Judaism has a whole series of regulations and rituals which are undertaken as part of the mourning process. For many people the most important responsibility on those who are mourning for a loved one is the recitation of the mourners Kaddish, the prayer with which we conclude almost every service.

While the Kaddish does not speak about death, rather it is a statement about God’s sovereignty and supremacy. It has become the prayer which is most associated with the Jewish rituals of mourning.

Before coming to the why of saying the Kaddish it is important to deal with the who. Traditionally there are seven relatives for whom we are supposed to recite the Kaddish as mourners. This list is taken from the Torah (Leviticus 21), where the Priest is told that he can defile himself for his mother, father, wife or husband, son, daughter, brother and sister. These are the official relatives for whom we mourn, and say the Kaddish.

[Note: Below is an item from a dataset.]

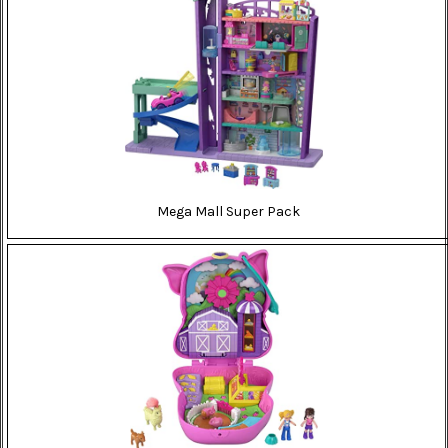
Mega Mall Super Pack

However, there is also the principle that ‘those we mourn for, we also mourn with’. In this way a person mourns for their husband or wife, and therefore mourns with them for their parents-in-law.

The Kaddish became the prayer which is associated with mourning as a result of a story involving Rabbi Akiva (one of the greatest Rabbis of the Talmud). It is said that he encountered a man who was dead, but had not been able to ascend to heaven, and was suffering continued punishment here on earth. He told Akiva that the only way to be redeemed would be for his son to stand among the community and recite the Kaddish, and for the congregation to respond and bless God’s name. The challenge was that his son, as it transpired, had received no Jewish education. Akiva went and found the boy, he taught him the prayers, so that the boy could recite the Kaddish freeing his father’s soul to rise up to Heaven.

Finally there is the how of reciting the Kaddish. The first tradition is that the Kaddish should only be recited with a minyan, ten people, present. And then for a parent we recite the Kaddish for eleven months (we do not recite it for a full year, as no-one should require a full years worth of Kaddish) and for the other relatives the tradition is that we recite the Kaddish for thirty days, throughout the month of Shloshim. Jewishly mourning for a parent is more intense than anyone else. It is for this reason that when the ritual of kriah (the tearing of a garment or a ribbon) is fulfilled it is torn above the heart, while for everyone else the tear is on the other side.